Ingredient Profile: Salicylic Acid
Nobody likes breakouts. Whether your skin sporadically erupts in some kind of bump or is covered with blackheads, the objective is always the same: to get rid of them!
The key to doing this is to know your active ingredients. The skincare market is flooded with products designed to counteract clogged pores, remove excess oil, and to clear blemishes. The massive selection of products can be overwhelming, especially if you don’t know which ingredients to look for and which ones to avoid. Once you know what to look for, however, you can quickly narrow down your options and start using formulas that actually work.
What is Salicylic Acid?
Salicylic acid is the only beta-hydroxy acid used in skincare. Although it fulfills the same purpose as alpha-hydroxy acids (such as lactic acid and glycolic acid), it is used in a much weaker concentration. Acne products that are made up alpha-hydroxy acid require up to 30% of the ingredient for it to serve its purpose. Salicylic acid, on the other hand, does its job so well that only 2% is needed for it to achieve the same effect.
Superior to benzoyl peroxide due to its more gentle, less drying nature, salicylic acid is one of the safest and most effective ingredients used to treat acne, oily skin, and post-inflammatory hyperpigmentation (dark spots).
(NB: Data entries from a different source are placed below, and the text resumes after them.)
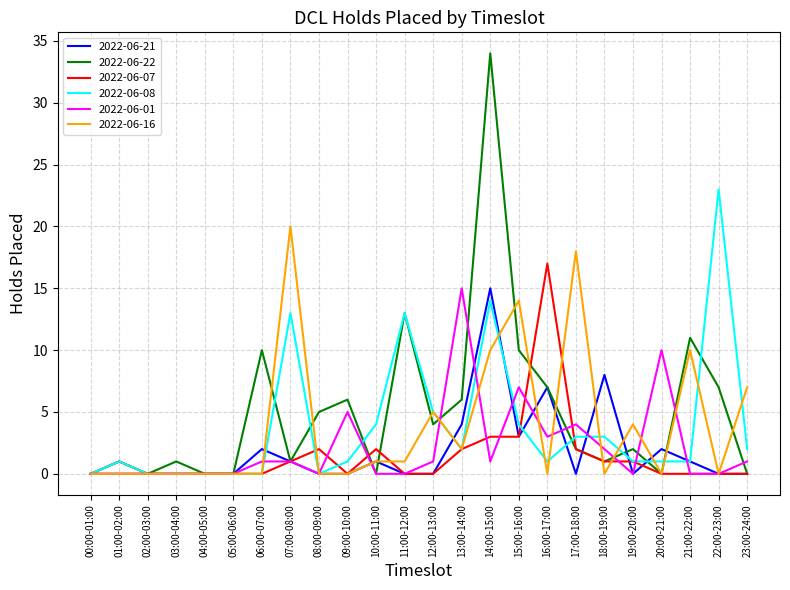

What is the difference between the maximum and minimum values in the 2022-06-07 series?

17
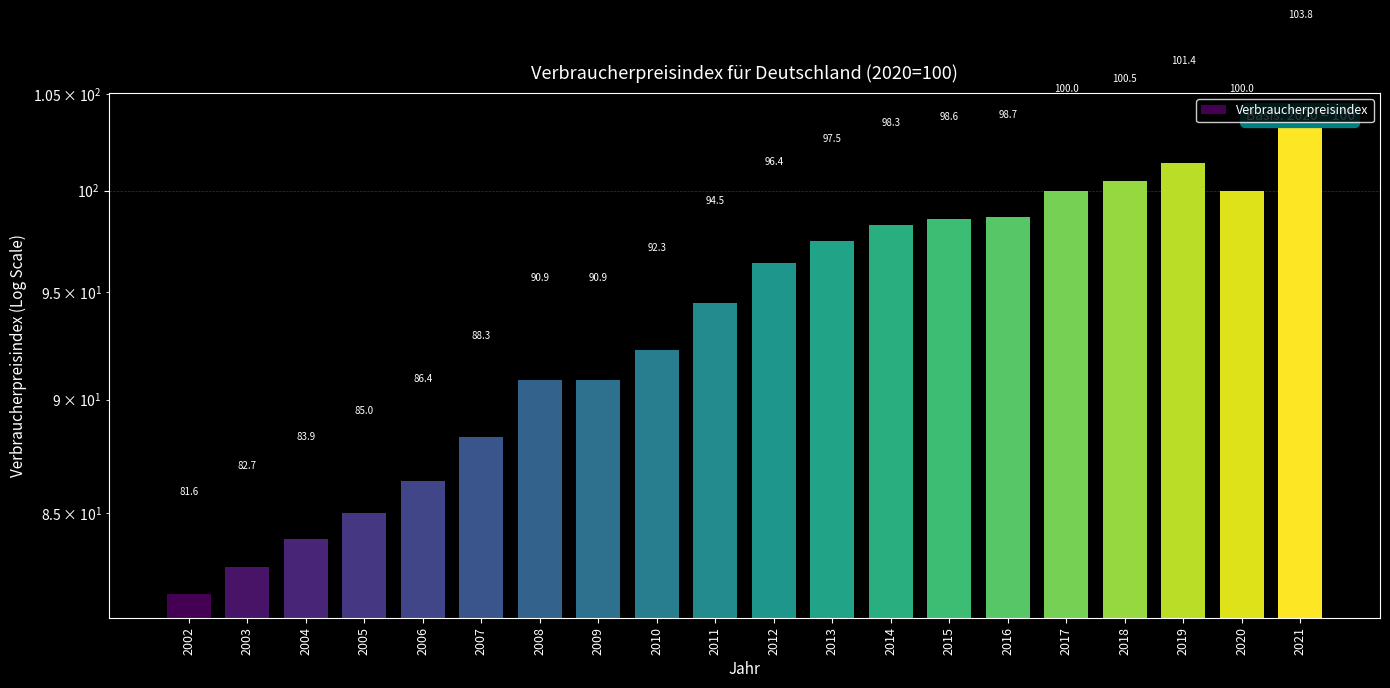

What is the sum of the values at 2008 and 2016?

189.6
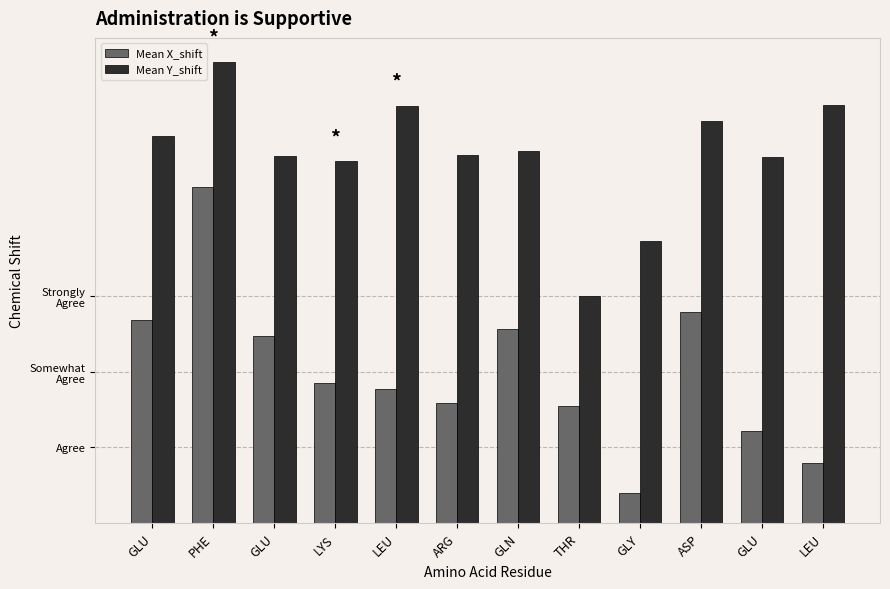

Are the bars horizontal?

No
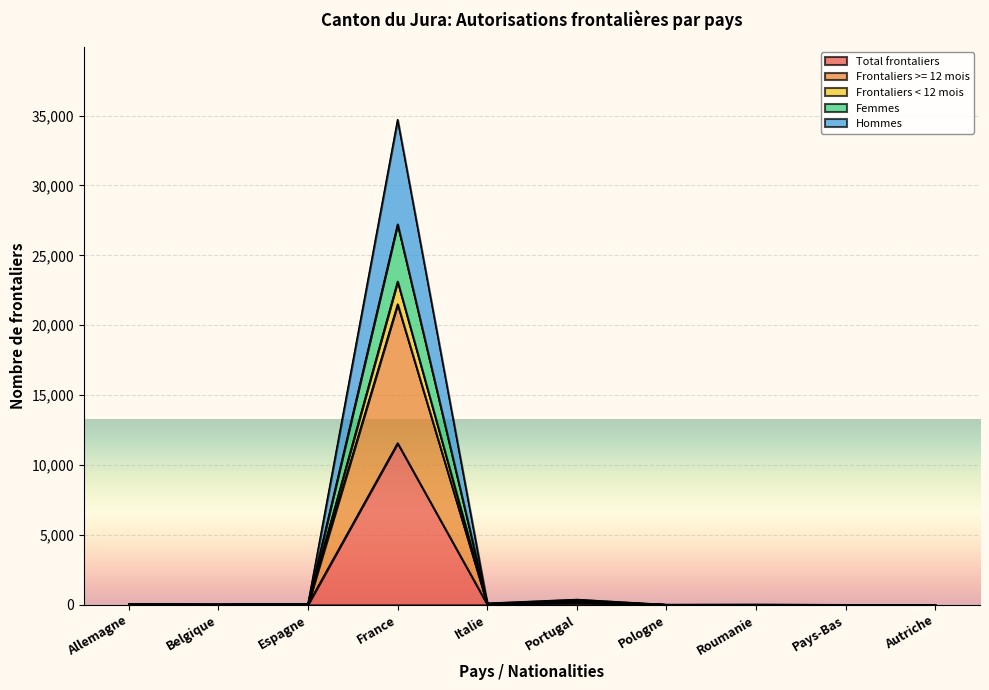

True or false: Total frontaliers and Hommes cross at least once.

False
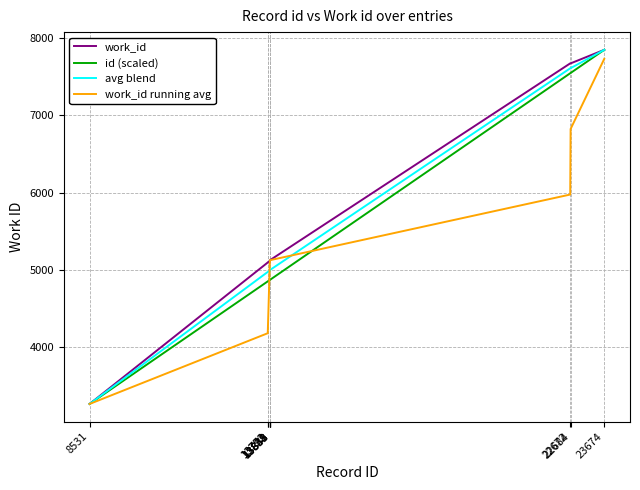

What is the smallest value displayed?

3270.0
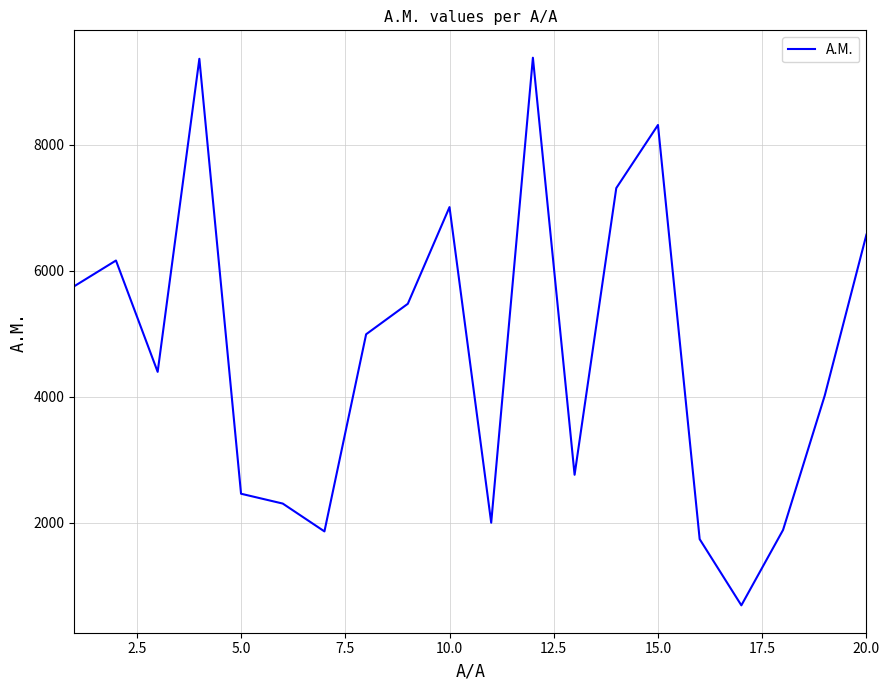

What is the difference between the maximum and minimum values?

8695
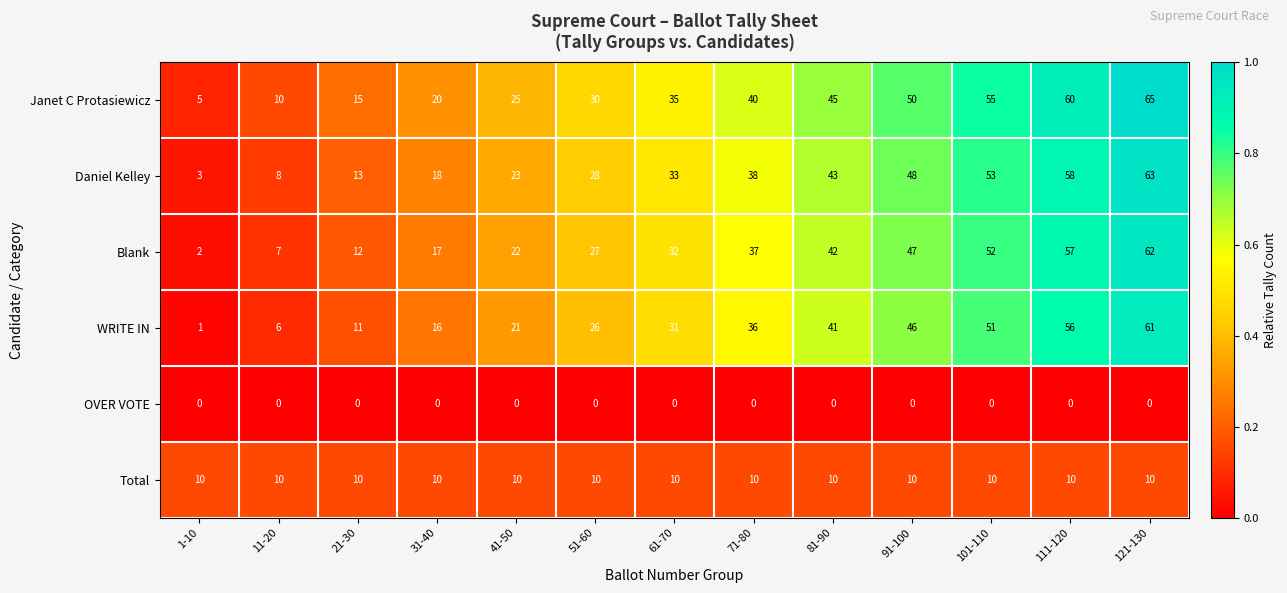

What is the average value of the Blank series?

32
It works as a keratolytic agent, meaning it helps rid skin of the dead cells that can contribute to clogged pores.
Topically applying salicylic acid actually has a similar effect to scrubbing your face. Most if not all of the benefits associated with scrubbing are also generated from salicylic acid. What makes salicylic acid so special, however, is that its application does carry the risk of rupturing pores or breaking blood vessels (as scrubbing often does).
Salicylic acid’s main function is to gently remove dead skin particles and open up our pores. When applied to the skin, salicylic acid breaks down fatty compounds (such as built-up oil) that clog pores. This, however, is just one of the many things that this active ingredient can do.
Salicylic acid also increases cell turnover, which makes the skin grow faster, stimulates collagen production, which lifts and firms the skin, all while helping to correct hyperpigmentation.
Salicylic acid is especially unique in the sense that it is related to aspirin (acetylsalicylic acid). Their chemical similarity gives salicylic acid an advantage over other products to open pores. Like aspirin, salicylic acid can stimulate circulation; particularly, it can stimulate the circulation of oil out of pores.
How Much Salicylic Acid Do You Need?
Salicylic acid’s ultimate success depends on the concentration present in the product. Many acne products list salicylic acid as an active ingredient, but do not contain the right amount of it. This can prevent the product from living up to its true potential - and can even lead to adverse effects.
If you are considering buying a product that contains salicylic acid, one of the most important things to look for is how much of it is actually in the product. Too much salicylic acid can actually burn the skin, and too little won’t open the pores.
For acne treatment, salicylic acid concentrations should range from approximately 0.5%-2%. Psoriasis treatments may contain up to 3% concentrations, although this is likely too strong to be used for facial acne. Only products indicated for the treatment of warts should contain more than 3% salicylic acid - these should NEVER be used on delicate facial skin.
Don’t be fooled by face washes containing salicylic acid - since they are rinsed off so quickly, they won’t usually have any noticeable effect.
Salicylic acid included in powders are not at the right pH and therefore will not treat your skin either. Salicylic acid in the form of a gel or cream that actually stays on your skin is the only form of acne treatment that will actually do what it is intended to do.
Like any product, however, proper use is necessary. It is very important to use salicylic acid gels as directed, and to not keep it on your skin for longer than indicated on the packaging. It is also important to note that, although considered gentle, salicylic acid is NOT intended to be used around the eyes.
In Oral Supplements
When taken orally, salicylic acid has also been shown to relieve inflammation and pain. Some oral supplements contain white willow bark extract, a natural source of salicin, from which salicylic acid is derived. Salicin is also a beta-hydroxy acid and has the same exfoliating, anti-inflammatory, and anti-fungal properties as salicylic acid, making it another natural agent used to fight acne and relieve pain!
Although it is generally taken orally, white willow bark works in a very similar way to topical salicylic acid remedies. It exfoliates the skin by boosting cell turnover rates, paving the way for fresh skin renewal.
If you’re looking to treat acne of any severity level, products containing salicylic acid can be an excellent choice. Be sure to look for gels or creams containing the proper concentration of this active ingredient (or supplements containing white willow bark), and always follow the directions properly, in order to achieve clearer, healthier skin.